WORK INSTRUCTION: Although the records contain pictures, only their text should be set down, exactly as written.

** Opening DATA IN THIS EXERCISE block **

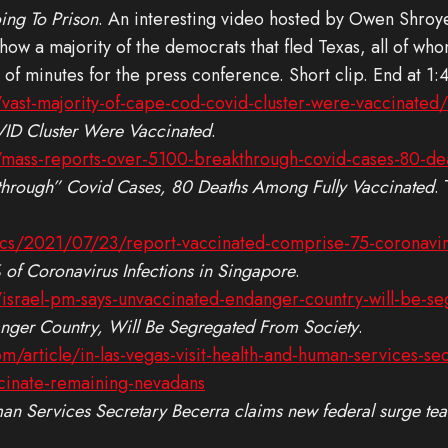
ing To Prison
. An interesting video hosted by Owen Shroy
ow a majority of the democrats that fled Texas, all of who
 of minutes for the press conference. Short clip. End at 1:
vast-majority-of-cape-cod-covid-cluster-were-vaccinated/
ID Cluster Were Vaccinated
.
mass-reports-over-5100-breakthrough-covid-cases-80-dea
through” Covid Cases, 80 Deaths Among Fully Vaccinated
.
ics/2021/07/23/report-vaccinated-comprise-75-coronavir
of Coronavirus Infections in Singapore
.
israel-pm-says-unvaccinated-endanger-country-will-be-se
nger Country, Will Be Segregated From Society
.
/article/in-las-vegas-visit-health-and-human-services-se
ccinate-remaining-nevadans
man Services Secretary Becerra claims new federal surge tea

** Closing DATA IN THIS EXERCISE block **

RESPONSE TO THE EXERCISE:
ing To Prison
. An interesting video hosted by Owen Shroy
ow a majority of the democrats that fled Texas, all of who
 of minutes for the press conference. Short clip. End at 1:
vast-majority-of-cape-cod-covid-cluster-were-vaccinated/
ID Cluster Were Vaccinated
.
mass-reports-over-5100-breakthrough-covid-cases-80-dea
through” Covid Cases, 80 Deaths Among Fully Vaccinated
.
ics/2021/07/23/report-vaccinated-comprise-75-coronavir
of Coronavirus Infections in Singapore
.
israel-pm-says-unvaccinated-endanger-country-will-be-se
nger Country, Will Be Segregated From Society
.
/article/in-las-vegas-visit-health-and-human-services-se
ccinate-remaining-nevadans
man Services Secretary Becerra claims new federal surge tea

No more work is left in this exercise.